Material provided Start Marker

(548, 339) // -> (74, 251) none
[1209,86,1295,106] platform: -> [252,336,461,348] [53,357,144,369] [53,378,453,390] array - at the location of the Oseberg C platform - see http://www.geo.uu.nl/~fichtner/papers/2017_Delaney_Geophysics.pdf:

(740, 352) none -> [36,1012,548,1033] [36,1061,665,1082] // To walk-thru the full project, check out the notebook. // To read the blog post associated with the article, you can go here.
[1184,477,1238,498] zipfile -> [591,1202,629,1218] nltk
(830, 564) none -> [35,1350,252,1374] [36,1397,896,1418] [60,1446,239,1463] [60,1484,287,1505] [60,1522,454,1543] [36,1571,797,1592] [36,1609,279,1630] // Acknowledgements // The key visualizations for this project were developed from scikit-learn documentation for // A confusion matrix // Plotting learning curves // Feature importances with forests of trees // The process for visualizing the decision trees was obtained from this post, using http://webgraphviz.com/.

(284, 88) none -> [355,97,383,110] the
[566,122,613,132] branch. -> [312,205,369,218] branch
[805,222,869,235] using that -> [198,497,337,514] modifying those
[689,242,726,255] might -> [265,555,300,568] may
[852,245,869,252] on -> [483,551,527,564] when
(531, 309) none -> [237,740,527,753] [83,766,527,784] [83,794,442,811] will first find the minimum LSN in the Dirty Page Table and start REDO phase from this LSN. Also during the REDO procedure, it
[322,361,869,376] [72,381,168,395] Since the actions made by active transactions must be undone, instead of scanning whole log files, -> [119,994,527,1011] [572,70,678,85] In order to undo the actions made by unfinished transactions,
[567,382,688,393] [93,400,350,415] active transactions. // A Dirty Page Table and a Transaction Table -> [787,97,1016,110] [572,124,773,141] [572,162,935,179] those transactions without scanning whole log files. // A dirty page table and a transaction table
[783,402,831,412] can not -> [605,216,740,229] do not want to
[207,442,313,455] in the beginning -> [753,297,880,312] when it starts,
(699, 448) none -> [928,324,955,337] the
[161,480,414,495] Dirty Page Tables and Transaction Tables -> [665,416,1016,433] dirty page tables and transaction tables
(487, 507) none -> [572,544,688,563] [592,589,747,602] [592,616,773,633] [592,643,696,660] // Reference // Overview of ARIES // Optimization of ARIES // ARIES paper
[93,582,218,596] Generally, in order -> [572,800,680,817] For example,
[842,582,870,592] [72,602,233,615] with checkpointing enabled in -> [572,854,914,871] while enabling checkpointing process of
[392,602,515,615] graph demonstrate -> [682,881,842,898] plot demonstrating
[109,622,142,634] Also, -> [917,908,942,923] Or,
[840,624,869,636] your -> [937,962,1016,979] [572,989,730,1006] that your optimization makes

Material provided End Marker

Scan the entries above for the line containing "(740, 352) none", and copy it and all lines after it exactly, down to and including the line containing "[322,361,869,376] [72,381,168,395] Since".

▶ Result
(740, 352) none -> [36,1012,548,1033] [36,1061,665,1082] // To walk-thru the full project, check out the notebook. // To read the blog post associated with the article, you can go here.
[1184,477,1238,498] zipfile -> [591,1202,629,1218] nltk
(830, 564) none -> [35,1350,252,1374] [36,1397,896,1418] [60,1446,239,1463] [60,1484,287,1505] [60,1522,454,1543] [36,1571,797,1592] [36,1609,279,1630] // Acknowledgements // The key visualizations for this project were developed from scikit-learn documentation for // A confusion matrix // Plotting learning curves // Feature importances with forests of trees // The process for visualizing the decision trees was obtained from this post, using http://webgraphviz.com/.

(284, 88) none -> [355,97,383,110] the
[566,122,613,132] branch. -> [312,205,369,218] branch
[805,222,869,235] using that -> [198,497,337,514] modifying those
[689,242,726,255] might -> [265,555,300,568] may
[852,245,869,252] on -> [483,551,527,564] when
(531, 309) none -> [237,740,527,753] [83,766,527,784] [83,794,442,811] will first find the minimum LSN in the Dirty Page Table and start REDO phase from this LSN. Also during the REDO procedure, it
[322,361,869,376] [72,381,168,395] Since the actions made by active transactions must be undone, instead of scanning whole log files, -> [119,994,527,1011] [572,70,678,85] In order to undo the actions made by unfinished transactions,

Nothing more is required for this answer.